Las miradas viciosas y repugnantes de los dos policías repasaron mi cuerpo de arriba abajo para fijarse también en el de Helena y volver al mío. Helena no les veía, pero comprendía sus entonaciones. No le gustó nada y emitió un gruñido de protesta. Antes de que la tensión pasara a mayores le cogí del brazo para tranquilizarla. Pablo, mientras tanto, mantenía con esfuerzo una sonrisa falsa.
- Algunos ricachones falsean papeles para organizar jejeje “fiestas”, en lugares apartados, lejos de miradas indiscretas – Nos explicó uno de los policías.
- Sólo les estábamos tomando el pelo, jajaja. No teman.
Excepto Helena, los demás acompañamos a los policías con risas forzadas y nerviosas.

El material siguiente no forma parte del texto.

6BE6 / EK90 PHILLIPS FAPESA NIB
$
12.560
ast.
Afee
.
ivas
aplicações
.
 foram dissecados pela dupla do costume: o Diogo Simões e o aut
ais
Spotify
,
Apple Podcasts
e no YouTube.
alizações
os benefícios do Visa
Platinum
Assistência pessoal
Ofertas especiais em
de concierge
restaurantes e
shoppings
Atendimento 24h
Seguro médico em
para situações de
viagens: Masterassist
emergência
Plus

Cansados de meterse con nosotros, decidieron, por fin, devolvernos los papeles. Se los acercaron a Víctor, pero al alargar el brazo para recogerlos, el anciano mostró sin querer su mano vendada. Desde que Lara le había atendido en Cáledon, Víctor no se había cambiado el vendaje y, aunque la herida estaba tratada, no estaba cicatrizada ni muchísimo menos, sobre todo, después de todas y cada una de las emociones que habíamos vivido desde entonces. Así pues, las vendas estaban sucias: bastante manchadas de sangre, pero también de mugre. No parecía la herida de un anciano normal, tratado por la sanidad oficial.
- ¿Qué le ha pasado en la mano? - preguntó el policía.
Hubo un tenso instante de silencio.
- Debería acudir a una farmacia. Para que le cambien la venda – continuó el agente.
"¡Ufffff!" Respiramos tranquilos.
- No pueden quedarse por la noche en Tímberlane. ¿Éste es su vehículo?
- Sí - respondió Pablo.
- Deben salir de la ciudad. Los hoteles de fuera del área metropolitana les alojaran y ya mañana podrán volver.
Mientras el policía, con inesperada amabilidad, nos invitaba a irnos de Tímberlane, Helena me susurró algo al oído:
- Hay otras seis personas armadas rodeándonos. Y creo que estos no son policías.